India sent a three-member team by air force jet on Saturday to work with Afghan authorities in the investigation, Indian Ambassador Jayant Prasad said.

Mr Prasad said on Tuesday night that Afghan authorities had not yet told him Lashkar-e-Taiba was the prime suspect but added that he was not surprised. ``They were looking in that direction,'' he said.

He would not speculate on whether the allegations might derail the Pakistan-India talks.

Neither the governments of India nor Pakistan commented on the allegations Tuesday night. Spokesmen for Lashkar-e-Taiba could not be reached.

India is among the largest economic donors to Afghanistan and has some 3,500 citizens living here.
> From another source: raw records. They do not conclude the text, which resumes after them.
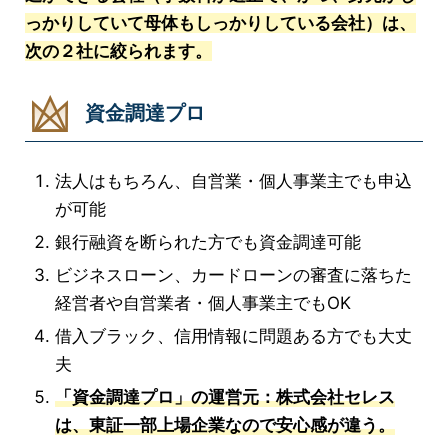
っかりしていて母体もしっかりしている会社）は、
次の２社に絞られます。
資金調達プロ
法人はもちろん、自営業・個人事業主でも申込
が可能
銀行融資を断られた方でも資金調達可能
ビジネスローン、カードローンの審査に落ちた
経営者や自営業者・個人事業主でもOK
借入ブラック、信用情報に問題ある方でも大丈
夫
「資金調達プロ」の運営元：株式会社セレス
は、東証一部上場企業なので安心感が違う。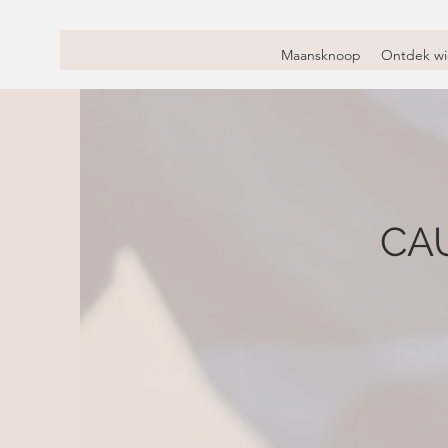
Maansknoop
Ontdek wi
CA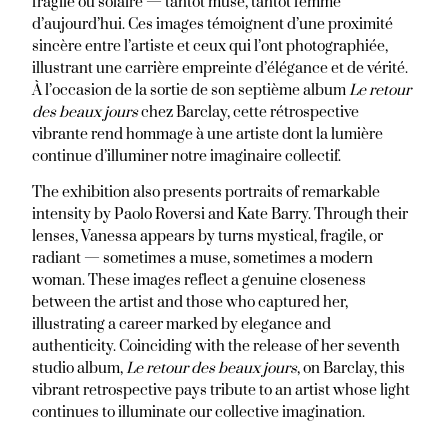
fragile ou solaire — tantôt muse, tantôt femme
d’aujourd’hui. Ces images témoignent d’une proximité
sincère entre l’artiste et ceux qui l’ont photographiée,
illustrant une carrière empreinte d’élégance et de vérité.
À l’occasion de la sortie de son septième album
Le retour
des beaux jours
chez Barclay, cette rétrospective
vibrante rend hommage à une artiste dont la lumière
continue d’illuminer notre imaginaire collectif.
The exhibition also presents portraits of remarkable
intensity by Paolo Roversi and Kate Barry. Through their
lenses, Vanessa appears by turns mystical, fragile, or
radiant — sometimes a muse, sometimes a modern
woman. These images reflect a genuine closeness
between the artist and those who captured her,
illustrating a career marked by elegance and
authenticity. Coinciding with the release of her seventh
studio album,
Le retour des beaux jours
, on Barclay, this
vibrant retrospective pays tribute to an artist whose light
continues to illuminate our collective imagination.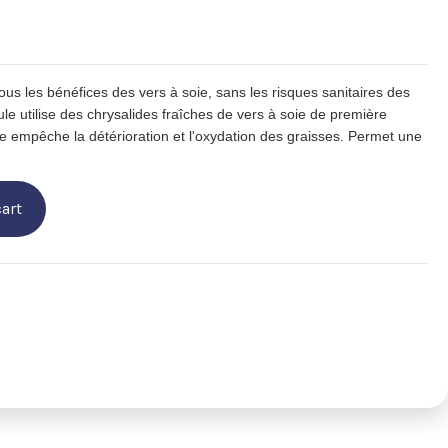
tous les bénéfices des vers à soie, sans les risques sanitaires des
le utilise des chrysalides fraîches de vers à soie de première
ue empêche la détérioration et l'oxydation des graisses. Permet une
art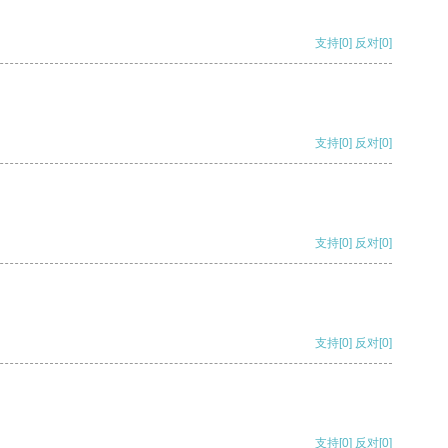
支持
[0]
反对
[0]
支持
[0]
反对
[0]
支持
[0]
反对
[0]
支持
[0]
反对
[0]
支持
[0]
反对
[0]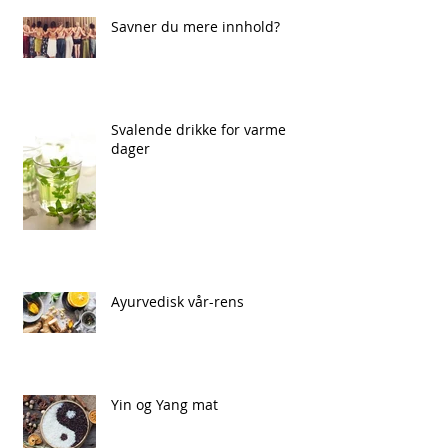
Savner du mere innhold?
Svalende drikke for varme
dager
Ayurvedisk vår-rens
Yin og Yang mat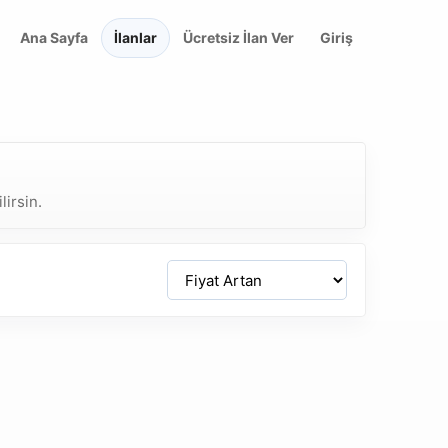
Ana Sayfa
İlanlar
Ücretsiz İlan Ver
Giriş
lirsin.
Sirala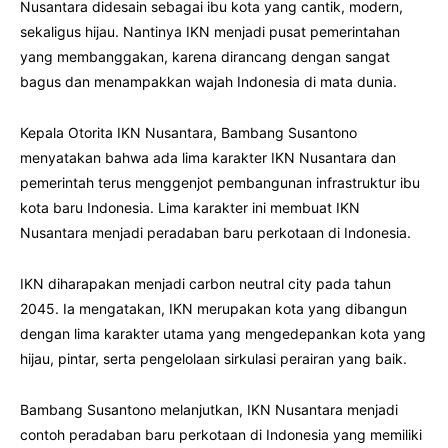
Nusantara didesain sebagai ibu kota yang cantik, modern,
sekaligus hijau. Nantinya IKN menjadi pusat pemerintahan
yang membanggakan, karena dirancang dengan sangat
bagus dan menampakkan wajah Indonesia di mata dunia.
Kepala Otorita IKN Nusantara, Bambang Susantono
menyatakan bahwa ada lima karakter IKN Nusantara dan
pemerintah terus menggenjot pembangunan infrastruktur ibu
kota baru Indonesia. Lima karakter ini membuat IKN
Nusantara menjadi peradaban baru perkotaan di Indonesia.
IKN diharapakan menjadi carbon neutral city pada tahun
2045. Ia mengatakan, IKN merupakan kota yang dibangun
dengan lima karakter utama yang mengedepankan kota yang
hijau, pintar, serta pengelolaan sirkulasi perairan yang baik.
Bambang Susantono melanjutkan, IKN Nusantara menjadi
contoh peradaban baru perkotaan di Indonesia yang memiliki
New Delhi has also expressed an interest in training Afghan security forces, angering Pakistan.

India's growing role in Afghanistan is strongly opposed by Pakistan, which wants a friendly Afghan government without ties to its rival.

The Afghan Taliban, which has had longtime ties with Pakistani intelligence services, also opposes Indian influence in part because of New Delhi's links to some of its rivals.

NATO forces and Afghan soldiers have been conducting a major new offensive against the Taliban in the southern province of Helmand to establish a civilian Afghan government in the former insurgent stronghold of Marjah.